Setelah ditutup, banyak gagasan yang muncul dari masyarakat untuk mengubah area tersebut menjadi kawasan yang positif. Ada yang mengusulkan pembangunan pusat perdagangan (mall), perkantoran dan lain sebagainya. Namun Gubernur Sutiyoso ketika itu memiliki ide lain, yaitu membangun Islamic Centre. Sebuah ide yang cemerlang yang menyatukan kelompok-kelompok lain yang awalnya berbeda-beda.
Setelah pembahasan cukup panjang dengan seluruh pemangku kepentingan baik di pemerintahan provinsi maupun tokoh masyarakat, dan pematangan perencanaan, akhirnya dikeluarkanlah SK Gubernur KDKI No 99/2003 tentang Pembentukan Organisasi dan Tata Kerja Badan Pengelola Pusat Pengkajian dan Pengembangan Islam Jakarta (Jakarta Islamic Centre).

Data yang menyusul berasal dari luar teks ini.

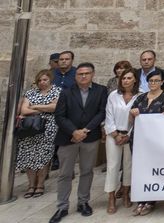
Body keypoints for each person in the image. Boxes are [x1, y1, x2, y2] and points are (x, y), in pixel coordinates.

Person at [51, 63, 108, 223]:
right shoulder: (66, 92)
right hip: (68, 138)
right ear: (76, 75)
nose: (83, 76)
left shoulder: (101, 90)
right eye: (80, 74)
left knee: (87, 171)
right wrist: (74, 132)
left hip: (90, 137)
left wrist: (85, 130)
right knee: (65, 174)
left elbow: (101, 112)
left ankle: (83, 202)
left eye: (86, 73)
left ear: (93, 74)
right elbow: (60, 116)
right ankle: (62, 206)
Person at [129, 70, 164, 216]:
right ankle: (141, 200)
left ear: (162, 82)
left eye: (156, 81)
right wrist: (132, 113)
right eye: (151, 81)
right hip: (138, 140)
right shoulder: (140, 97)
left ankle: (151, 201)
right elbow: (130, 118)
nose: (153, 83)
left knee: (154, 169)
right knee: (140, 169)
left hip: (156, 141)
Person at [16, 69, 60, 200]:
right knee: (29, 156)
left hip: (48, 129)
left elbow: (55, 108)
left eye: (45, 80)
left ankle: (40, 184)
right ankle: (31, 185)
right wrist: (44, 107)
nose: (42, 82)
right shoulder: (30, 92)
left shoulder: (57, 91)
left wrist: (34, 107)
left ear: (50, 79)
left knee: (43, 157)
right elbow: (23, 109)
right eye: (39, 80)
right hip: (29, 128)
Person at [103, 69, 139, 214]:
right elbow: (109, 115)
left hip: (130, 136)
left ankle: (125, 194)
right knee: (112, 166)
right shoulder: (113, 95)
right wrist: (115, 134)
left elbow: (139, 118)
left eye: (129, 78)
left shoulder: (140, 96)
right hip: (114, 135)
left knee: (129, 166)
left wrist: (128, 135)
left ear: (135, 80)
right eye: (123, 78)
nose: (125, 80)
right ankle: (111, 197)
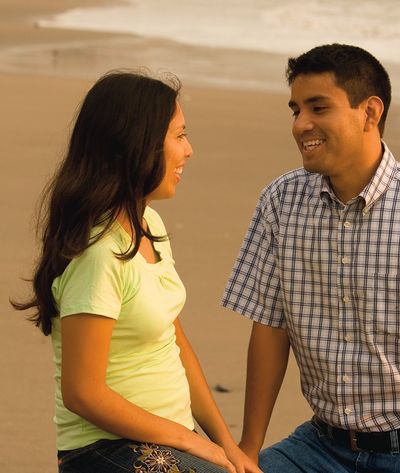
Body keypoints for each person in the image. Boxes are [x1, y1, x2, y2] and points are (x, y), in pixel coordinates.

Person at [222, 44, 400, 473]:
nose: (301, 125)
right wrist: (248, 448)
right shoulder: (280, 201)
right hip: (318, 446)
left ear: (370, 112)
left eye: (318, 107)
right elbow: (270, 327)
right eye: (295, 110)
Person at [13, 71, 261, 473]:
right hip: (105, 450)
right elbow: (82, 393)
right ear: (139, 145)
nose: (189, 150)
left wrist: (225, 445)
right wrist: (188, 440)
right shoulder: (98, 253)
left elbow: (174, 342)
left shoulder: (150, 224)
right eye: (179, 136)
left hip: (167, 439)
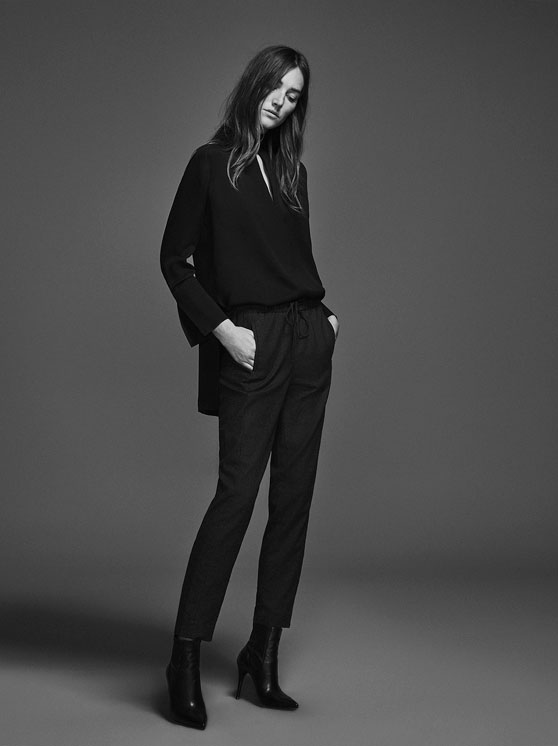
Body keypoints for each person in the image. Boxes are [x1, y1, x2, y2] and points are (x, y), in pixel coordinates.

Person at [160, 44, 339, 729]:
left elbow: (295, 261)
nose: (282, 103)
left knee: (293, 498)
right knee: (236, 495)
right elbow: (174, 260)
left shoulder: (293, 173)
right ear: (253, 85)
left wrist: (325, 319)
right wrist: (223, 332)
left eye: (294, 96)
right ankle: (183, 657)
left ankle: (263, 652)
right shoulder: (210, 164)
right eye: (276, 89)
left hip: (306, 339)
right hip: (251, 341)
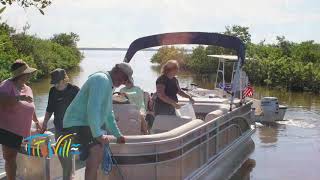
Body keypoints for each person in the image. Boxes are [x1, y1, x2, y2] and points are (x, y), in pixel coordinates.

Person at [63, 63, 131, 180]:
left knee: (96, 155)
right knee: (96, 153)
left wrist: (118, 135)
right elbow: (93, 109)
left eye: (126, 80)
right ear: (117, 70)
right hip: (77, 123)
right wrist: (98, 135)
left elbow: (108, 114)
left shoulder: (109, 85)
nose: (124, 82)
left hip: (85, 124)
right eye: (124, 78)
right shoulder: (101, 80)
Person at [0, 60, 41, 180]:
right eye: (27, 73)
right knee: (10, 157)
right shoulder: (7, 84)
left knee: (14, 156)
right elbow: (1, 100)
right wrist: (19, 97)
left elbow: (31, 107)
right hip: (7, 128)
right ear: (20, 74)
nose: (30, 75)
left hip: (21, 130)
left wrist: (37, 122)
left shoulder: (28, 88)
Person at [41, 68, 79, 180]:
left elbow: (83, 106)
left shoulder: (74, 90)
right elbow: (49, 109)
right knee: (62, 154)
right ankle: (69, 176)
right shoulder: (53, 91)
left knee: (66, 155)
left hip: (72, 129)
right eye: (54, 82)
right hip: (59, 128)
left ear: (64, 79)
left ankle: (66, 177)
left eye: (57, 82)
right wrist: (44, 124)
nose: (55, 85)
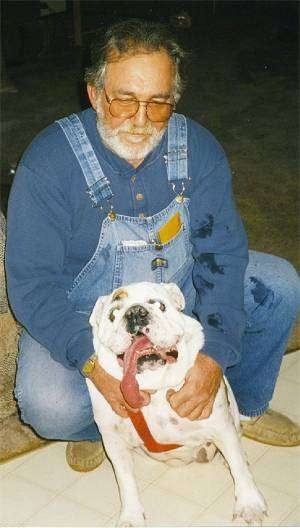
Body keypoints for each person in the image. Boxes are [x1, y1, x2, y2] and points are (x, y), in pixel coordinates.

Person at [5, 19, 300, 472]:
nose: (141, 121)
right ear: (94, 94)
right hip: (88, 312)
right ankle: (101, 429)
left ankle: (241, 408)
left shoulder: (196, 149)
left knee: (278, 286)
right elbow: (32, 284)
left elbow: (221, 256)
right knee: (47, 403)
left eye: (158, 104)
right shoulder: (49, 162)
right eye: (124, 101)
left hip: (177, 294)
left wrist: (215, 353)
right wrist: (91, 364)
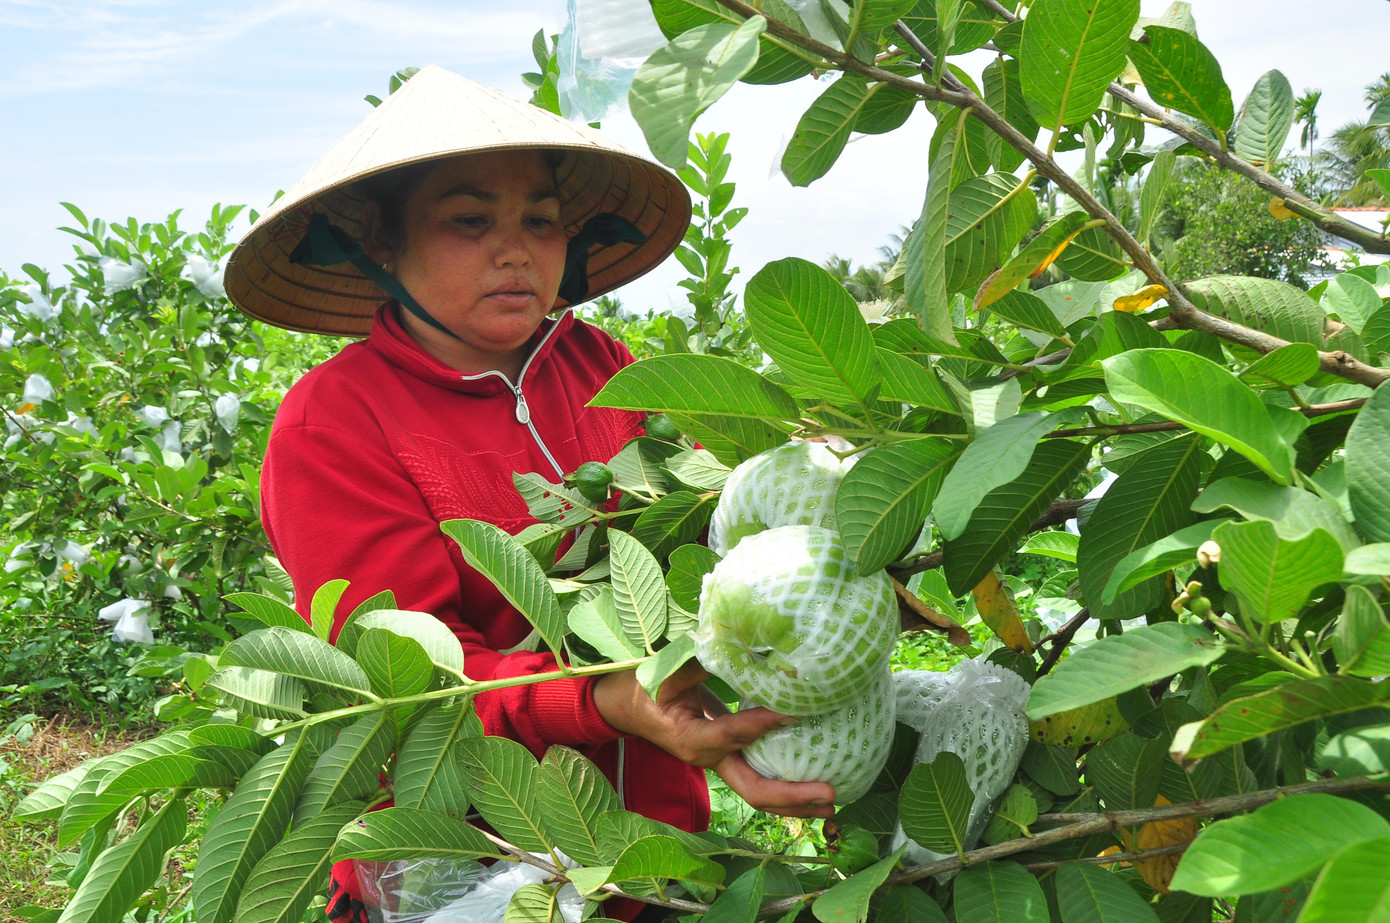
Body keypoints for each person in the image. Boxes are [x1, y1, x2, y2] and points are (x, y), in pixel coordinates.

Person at [224, 66, 834, 922]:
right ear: (382, 240)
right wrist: (607, 699)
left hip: (656, 857)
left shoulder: (604, 366)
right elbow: (416, 687)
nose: (516, 252)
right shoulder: (334, 422)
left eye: (540, 221)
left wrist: (838, 543)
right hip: (470, 866)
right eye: (470, 221)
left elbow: (717, 535)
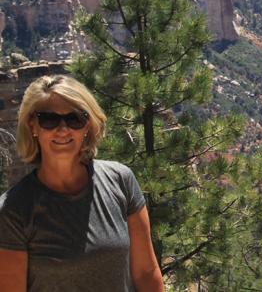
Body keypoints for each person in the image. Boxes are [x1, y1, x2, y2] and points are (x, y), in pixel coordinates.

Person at [0, 74, 165, 292]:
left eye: (74, 119)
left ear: (87, 125)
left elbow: (146, 273)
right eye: (49, 119)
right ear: (33, 126)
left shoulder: (120, 181)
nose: (63, 129)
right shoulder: (14, 210)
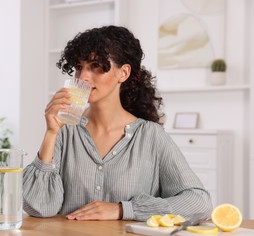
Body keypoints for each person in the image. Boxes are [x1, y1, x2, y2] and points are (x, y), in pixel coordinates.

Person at [23, 25, 213, 221]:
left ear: (123, 73)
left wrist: (123, 210)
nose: (83, 77)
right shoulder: (65, 131)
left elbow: (199, 203)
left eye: (96, 66)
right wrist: (51, 132)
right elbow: (38, 207)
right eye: (79, 67)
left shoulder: (151, 136)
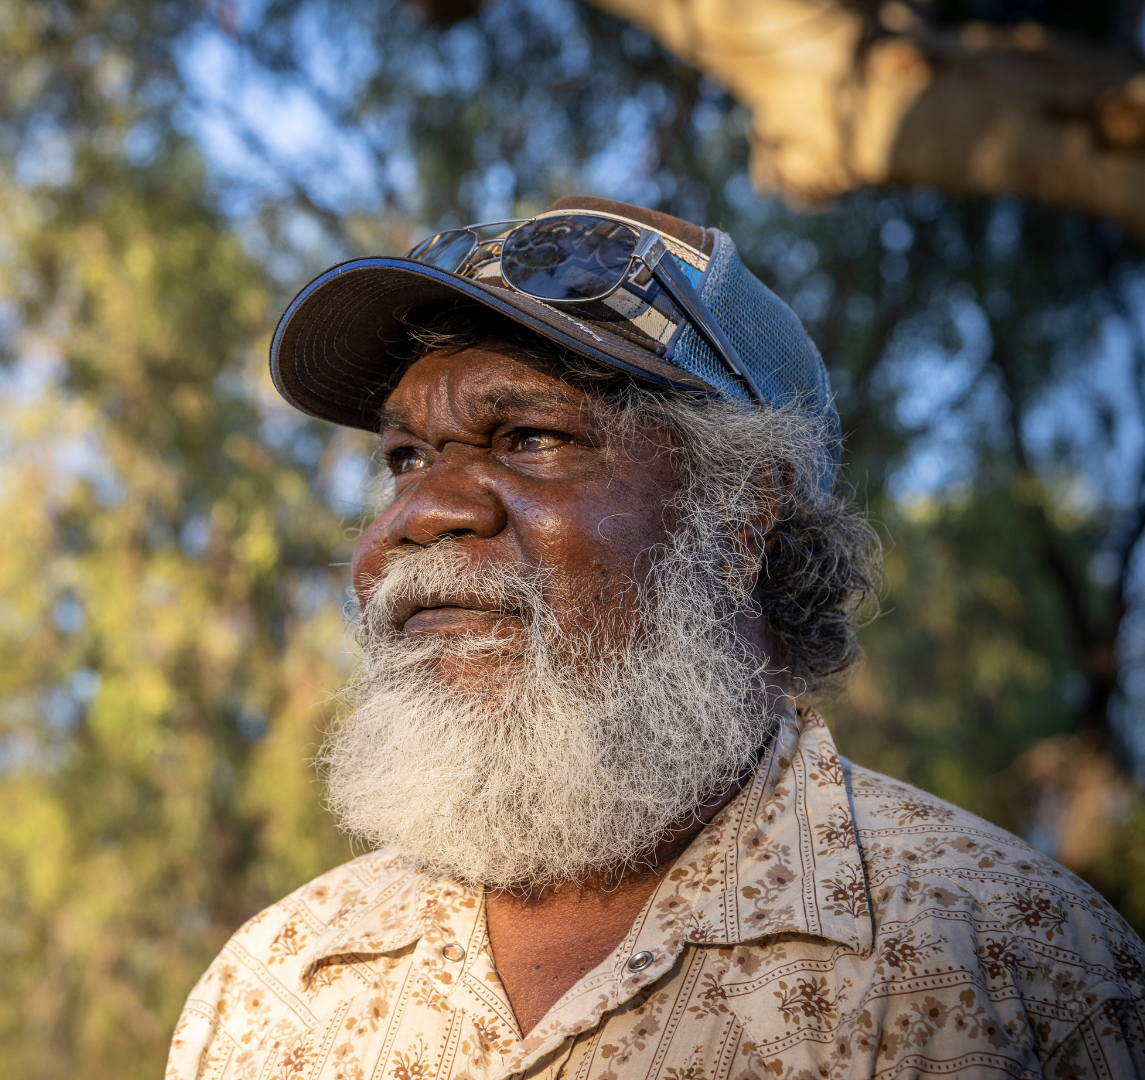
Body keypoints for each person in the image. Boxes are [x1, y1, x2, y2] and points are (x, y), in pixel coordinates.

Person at [165, 197, 1145, 1079]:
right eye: (406, 458)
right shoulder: (277, 988)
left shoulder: (1012, 964)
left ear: (741, 521)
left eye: (531, 438)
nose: (419, 515)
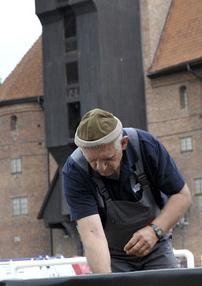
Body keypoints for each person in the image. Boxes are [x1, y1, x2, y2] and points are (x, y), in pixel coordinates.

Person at [62, 108, 192, 273]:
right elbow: (92, 235)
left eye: (108, 159)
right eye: (92, 161)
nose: (100, 168)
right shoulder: (75, 170)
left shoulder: (146, 146)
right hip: (111, 255)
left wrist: (155, 231)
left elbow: (182, 195)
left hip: (156, 245)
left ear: (123, 143)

Selanjutnya pada tahun April 2004, Badan Pengelola Pusat Pengkajian dan Pengembangan Islam Jakarta (Jakarta Islamci Centre) diangkat/dilantik melalui SK Gubernur KDKI Jakarta No. 651/2004.
Saat ini, kondisinya sudah berubah 180 derajat. Bangunan megah yang juga dijadikan sebagai pusat pendidikan agama Islam itu telah menjelma menjadi kebanggaan warga sekitar dan warga Jakarta pada umumnya.
Mengunjungi Jakarta Islamic Center (JIC), tak akan sedikitpun terkesan nuansa 'panas' ataupun kesan maksiat sebagaimana sebelumnya.
Selain sebagai pusat pendidikan agama Islam, JIC juga menawarkan potensi wisata religi yang berada di wilayah Jakarta Utara. Bahkan, keberadaan JIC juga termasuk dalam program 12 destinasi wisata pesisir yang menjadi andalan Pemkot Administrasi Jakarta Utara di bidang pariwisata.
JIC menjadi sarana rekreasi untuk menambah wawasan. Karena di dalamnya dilengkapi dengan sebuah perpustakaan yang sangat nyaman dengan koleksi berbagai macam referensi buku-buku Islam yang cukup lengkap.